Carlos dropped to his knees. He laid down on the side of his torso that had not been ventilated, one bleeding finger uncurled and pointing to my right. I couldn’t leave him there. His eyes were rolled back in his head. Somebody killed the headlights and I grabbed his arm and dragged him out of harm’s way. I figured whoever opened up on Carlos would want to know what happened to him. When they came looking, I could double back and get to the van.
This wasn’t much of a plan. It needed fleshing out. But before I could start fleshing I scrabbled backward, then tumbled down a gully into a muddy storm drain, slick as a toboggan chute. Carlos and I slid downhill for what felt like half a mile but may have been fifteen feet. We stopped when we hit a giant metal screen, the kind they put in to keep small dogs from washing down the storm drain out to the ocean. The impact stunned us both. We came around at the same time, blinking into the floodlight drenching us from a nearby house. The lights went out in thirty seconds, which was long enough to take in Carlos’s drooly grin. “That was just like the Matterhorn!”

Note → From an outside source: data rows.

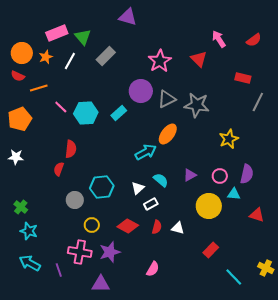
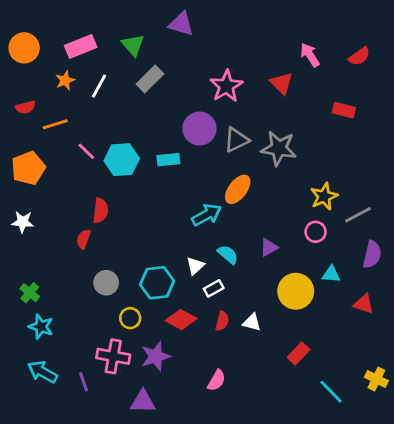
green triangle: (83, 37) -> (133, 45), moved
orange circle: (22, 53) -> (24, 48), moved
red semicircle: (18, 76) -> (25, 107), turned -40
gray line: (258, 102) -> (358, 215), moved, turned 36
cyan rectangle: (119, 113) -> (168, 160), turned 35
purple semicircle: (247, 174) -> (372, 254), moved
pink circle: (220, 176) -> (316, 232), moved
cyan hexagon: (102, 187) -> (157, 283), moved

“Just like it,” I whispered, amazed he was still alive and chatting. But glad he was happy. Maybe I’d misdiagnosed the severity of his wounds. I couldn’t tell if he was still bleeding. We were submerged in a puddle of wet leaves. Carlos grabbed my shoulder and squeezed, proving the palm shot had missed his tendons. I expected the shooter to come screaming down the chute, guns blazing. But Carlos had this thing he needed to tell me. How do you tell a corpse to shut up?
“My best friend, Lazy, he tol’ me dyin’ was just like Disneyland.” Fighting for breath, Carlos giggled and blew a taffy apple blood bubble. Red and sticky. It burst and he squeezed my shoulder. “He got it in the neck two blocks from school. Drive-by. We were nine, man. Lazy, he was lying on my foot. I was afraid to move, so I just stood there. I asked him what it was like, and he said, ‘It’s just like the Matterhorn, Carlito. Just like at Disneyland.’ I thought he was bullshittin’.” He grinned through bloody teeth. “I guess he wasn’t.”
Now I felt like the nine-year-old Carlito, with Lazy on his foot. I didn’t want to move but I couldn’t stand still. As gently as I could, I eased him off my legs and out of the wet onto a bed of plastic bags and beer cans, site of some long-ago party.
“Carlos,” I whispered, just to see if he was live meat or dead.
“Sí, señor,”
he said, mugging feebly up at me. Dead man mocking.
I didn’t know what else to do. Carlos was humming. Until now, I’d managed to compartmentalize the fact that the Boy Scout beside me had helped to run a mobile ethnic-cleansing operation. I’d even managed to put Tina’s behavior on a shelf. But you couldn’t compartmentalize bullets—or playing human luge in an L.A. storm drain, pursued by the famous, mysteriously undead Holocaust doctor.
Carlos stared up at the smog-tinged stars.
“How you feelin’?” I asked.
“Oh, mang, I am beautiful.”
I picked a twig off his face. Dying seemed to agree with him. “What I don’t get,” I said, “if you had this successful gas thing going, why would you run over an old woman? It doesn’t make sense.”